- _What is required_:
Read the data and repeat all of it exactly.
Segment Start: Extracted entries
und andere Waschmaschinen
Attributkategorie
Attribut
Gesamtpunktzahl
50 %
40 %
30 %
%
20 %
Segment End: Extracted entries
- _Task solution_:
und andere Waschmaschinen
Attributkategorie
Attribut
Gesamtpunktzahl
50 %
40 %
30 %
%
20 %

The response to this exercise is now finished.